Crypto Millionaire’s Father Freed in Dramatic French Police Raid—Proving Even Bitcoin Can’t Buy Family Safety
French authorities swooped in to rescue the kidnapped father of a cryptocurrency millionaire—because nothing says ’digital wealth’ like old-fashioned ransom demands.
The operation cuts through the crypto elite’s illusion of anonymity, exposing the very physical risks that come with flashing blockchain profits in the real world.
Meanwhile, traditional finance bros smirk—at least their trust funds come with private security details.
Wrench attacks continue
The incident represents the latest in what security experts call "wrench attacks"—physical threats used to override crypto’s digital security measures.
The term originates from a 2012 XKCD comic, according to the first comprehensive study on wrench attacks done by researchers at the University of Cambridge and the University College of London, as previously reported by Decrypt.
These kinds of attacks "undermine the efficacy of existing digital security norms when confronted with real-world threats," the researchers said.
In January, Ledger co-founder David Balland was kidnapped and mutilated before police rescued him in what Ledger Chairman and CEO Pascal Gauthier described as a "traumatic situation that we hope will never be repeated."
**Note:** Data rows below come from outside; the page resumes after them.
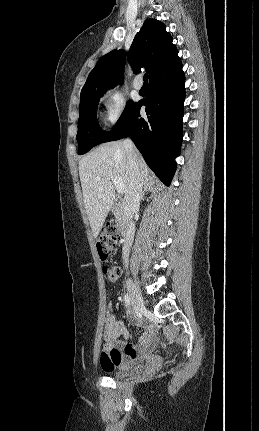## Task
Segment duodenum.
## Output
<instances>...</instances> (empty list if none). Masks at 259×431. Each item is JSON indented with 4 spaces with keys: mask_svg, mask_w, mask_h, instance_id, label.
Returning a JSON list of instances; mask_svg holds the SVG:
<instances>
[{
    "mask_svg": "<svg viewBox=\"0 0 259 431\" xmlns=\"http://www.w3.org/2000/svg\"><path fill=\"white\" fill-rule=\"evenodd\" d=\"M114 212L116 214L118 225L120 227V234H121L120 241L123 242L125 241L129 231L130 216L127 208L122 203H116L114 205Z\"/></svg>",
    "mask_w": 259,
    "mask_h": 431,
    "instance_id": "obj_1",
    "label": "duodenum"
}]
</instances>
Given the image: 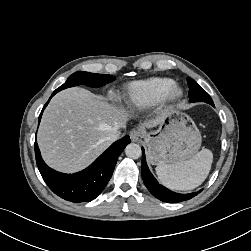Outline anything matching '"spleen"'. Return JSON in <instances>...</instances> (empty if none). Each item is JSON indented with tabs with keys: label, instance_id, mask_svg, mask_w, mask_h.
Returning <instances> with one entry per match:
<instances>
[{
	"label": "spleen",
	"instance_id": "1",
	"mask_svg": "<svg viewBox=\"0 0 251 251\" xmlns=\"http://www.w3.org/2000/svg\"><path fill=\"white\" fill-rule=\"evenodd\" d=\"M213 154L209 149H202L189 160L176 164H159L156 174L166 187L174 190H192L207 178Z\"/></svg>",
	"mask_w": 251,
	"mask_h": 251
}]
</instances>
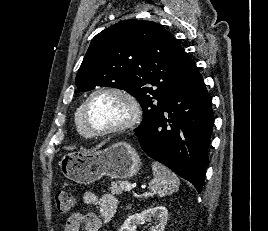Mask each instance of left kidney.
<instances>
[{
    "mask_svg": "<svg viewBox=\"0 0 268 231\" xmlns=\"http://www.w3.org/2000/svg\"><path fill=\"white\" fill-rule=\"evenodd\" d=\"M168 210L165 206H156L142 211L139 214L129 216L119 231H136L137 225L144 223L146 220H153L154 226L150 231H164L167 224Z\"/></svg>",
    "mask_w": 268,
    "mask_h": 231,
    "instance_id": "5707ae66",
    "label": "left kidney"
}]
</instances>
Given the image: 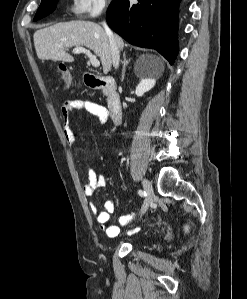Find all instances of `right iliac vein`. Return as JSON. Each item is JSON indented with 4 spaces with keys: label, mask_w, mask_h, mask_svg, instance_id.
<instances>
[{
    "label": "right iliac vein",
    "mask_w": 247,
    "mask_h": 299,
    "mask_svg": "<svg viewBox=\"0 0 247 299\" xmlns=\"http://www.w3.org/2000/svg\"><path fill=\"white\" fill-rule=\"evenodd\" d=\"M143 188L146 192V198L144 201V205L140 211V215H143L144 213H146V211L149 209L150 205L152 204L153 198H154V192H153L152 185L147 179L143 180Z\"/></svg>",
    "instance_id": "right-iliac-vein-1"
}]
</instances>
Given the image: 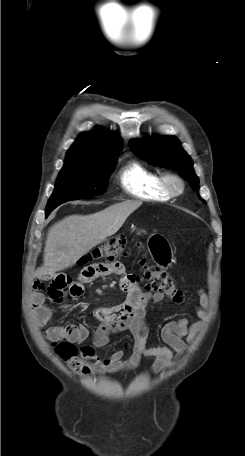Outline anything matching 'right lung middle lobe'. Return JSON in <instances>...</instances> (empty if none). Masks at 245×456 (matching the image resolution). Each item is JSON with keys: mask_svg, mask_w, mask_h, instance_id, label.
I'll return each mask as SVG.
<instances>
[{"mask_svg": "<svg viewBox=\"0 0 245 456\" xmlns=\"http://www.w3.org/2000/svg\"><path fill=\"white\" fill-rule=\"evenodd\" d=\"M115 163L116 157L100 162L65 163L46 206V211H52L67 201L103 194L106 191L108 176Z\"/></svg>", "mask_w": 245, "mask_h": 456, "instance_id": "1", "label": "right lung middle lobe"}]
</instances>
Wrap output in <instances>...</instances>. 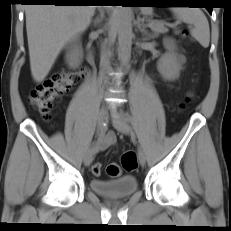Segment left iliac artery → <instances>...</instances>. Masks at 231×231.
<instances>
[{
  "label": "left iliac artery",
  "mask_w": 231,
  "mask_h": 231,
  "mask_svg": "<svg viewBox=\"0 0 231 231\" xmlns=\"http://www.w3.org/2000/svg\"><path fill=\"white\" fill-rule=\"evenodd\" d=\"M126 118H127V120H131L130 117H129L128 115H126Z\"/></svg>",
  "instance_id": "1"
}]
</instances>
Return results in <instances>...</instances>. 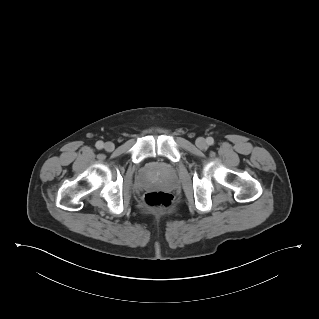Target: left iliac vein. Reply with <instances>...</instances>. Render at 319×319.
I'll list each match as a JSON object with an SVG mask.
<instances>
[{"instance_id": "left-iliac-vein-1", "label": "left iliac vein", "mask_w": 319, "mask_h": 319, "mask_svg": "<svg viewBox=\"0 0 319 319\" xmlns=\"http://www.w3.org/2000/svg\"><path fill=\"white\" fill-rule=\"evenodd\" d=\"M196 146L200 149L207 148V142L203 137H199L196 139Z\"/></svg>"}]
</instances>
Jameson Lopp, co-founder and chief technology officer of Bitcoin security firm Casa, documents physical Bitcoin attacks in a GitHub repository. The list shows the Paris incident as the 21st attack this year.
Wrench attacks are "roughly correlated with the size of the market and overall adoption of crypto," Lopp told Decrypt in February.
Security experts such as Rigel Walshe, developer at Swan Bitcoin and former police constable in the New Zealand Police Force, urge crypto holders to practice "relaxed awareness" and stay "alert and prepared," among other easy security measures that could be done to prevent wrench attacks.